In his introduction, Leithart formulates his reasoning behind his analysis of these classic works in the guise of a response to Tertullian’s question, “What has Athens to do with Jerusalem?” As the renaissance of Classical Christian schooling can attest, quite a lot. Fortunately, though, unlike many lesser-skilled critics regarding recent pop culture fads (such as Harry Potter or the Lord of the Rings movie adaptations), Leithart does not blindly embrace everything about these classics as “close enough to Christian” — Odysseus is not a type of Christ (nor are Harry Potter and Gandalf, despite the claims of recent pseudo-intellectuals) to Leithart. Even with his admiration and appreciation for the classics, Leithart maintains an appropriate distance from them, as he makes clear in the following paragraph:
Heroes of the City of Man is a book about Athens by an author who resides contentedly in Jerusalem. One of the foundational assumptions of this study is that there is a profound antithesis, a conflict, a chasm, between Christian faith and all other forms of thought and life. Though I appreciate the sheer aesthetic attraction of classical poetry and drama, I have no interest in helping construct Athrusalem or Jerens; these hybrids are monstrosities whose walls the church should breach rather than build. Instead, I have attempted to view Athens from a point securely within the walls of Jerusalem (14).

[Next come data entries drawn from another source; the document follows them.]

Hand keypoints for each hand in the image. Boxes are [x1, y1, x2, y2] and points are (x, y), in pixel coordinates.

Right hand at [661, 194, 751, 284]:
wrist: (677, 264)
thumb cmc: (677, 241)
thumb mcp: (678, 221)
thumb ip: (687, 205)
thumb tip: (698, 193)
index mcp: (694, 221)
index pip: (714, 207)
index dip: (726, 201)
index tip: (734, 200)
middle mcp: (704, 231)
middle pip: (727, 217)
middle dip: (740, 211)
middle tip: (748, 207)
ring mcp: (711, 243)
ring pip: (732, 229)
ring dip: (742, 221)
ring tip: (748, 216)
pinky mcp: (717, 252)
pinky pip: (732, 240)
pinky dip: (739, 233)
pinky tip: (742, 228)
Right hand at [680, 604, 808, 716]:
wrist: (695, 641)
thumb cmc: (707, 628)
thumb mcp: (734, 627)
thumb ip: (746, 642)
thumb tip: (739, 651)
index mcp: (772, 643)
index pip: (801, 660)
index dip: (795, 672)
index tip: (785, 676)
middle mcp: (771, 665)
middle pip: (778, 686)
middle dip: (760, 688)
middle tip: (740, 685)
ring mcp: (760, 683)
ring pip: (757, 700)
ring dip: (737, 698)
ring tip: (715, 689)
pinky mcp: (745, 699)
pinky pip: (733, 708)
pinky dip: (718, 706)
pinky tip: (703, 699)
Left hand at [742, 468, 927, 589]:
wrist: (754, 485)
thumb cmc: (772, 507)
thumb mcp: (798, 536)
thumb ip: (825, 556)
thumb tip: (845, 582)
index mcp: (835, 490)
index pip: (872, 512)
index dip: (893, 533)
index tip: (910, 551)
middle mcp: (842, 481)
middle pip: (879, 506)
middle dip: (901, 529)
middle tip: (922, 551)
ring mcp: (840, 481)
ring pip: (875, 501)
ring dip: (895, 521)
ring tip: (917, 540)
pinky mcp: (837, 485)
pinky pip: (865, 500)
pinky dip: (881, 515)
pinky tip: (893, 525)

Part of the utility of Leithart’s work is his synthesis of and expounding upon other key critics. His analysis of Cedric Whitman’s understanding of the Iliad’s chiastic structure has been helpful to me for years, even before I first read Whitman for myself. Likewise, Leithart’s analysis of Odysseus’s process of revelation at the close of the Odyssey has been a helpful way to maintain the interest of students as we wrap up the great story.
Some critics might conceive of Leithart’s analysis and categorizing of these classical works as too much Christian revisionism, but they would be mistaken. I have read other authors who try to imprint Christianity too much onto other works (like Tolkien and Harry Potter as mentioned above), but Leithart does not do that. He unabashedly analyses these classical works from a Christian perspective, but he does not make of them what they are not. Instead, he provides an excellent companion to these ancient works for anyone, whether he or she resides in either the city of Man or the city of God.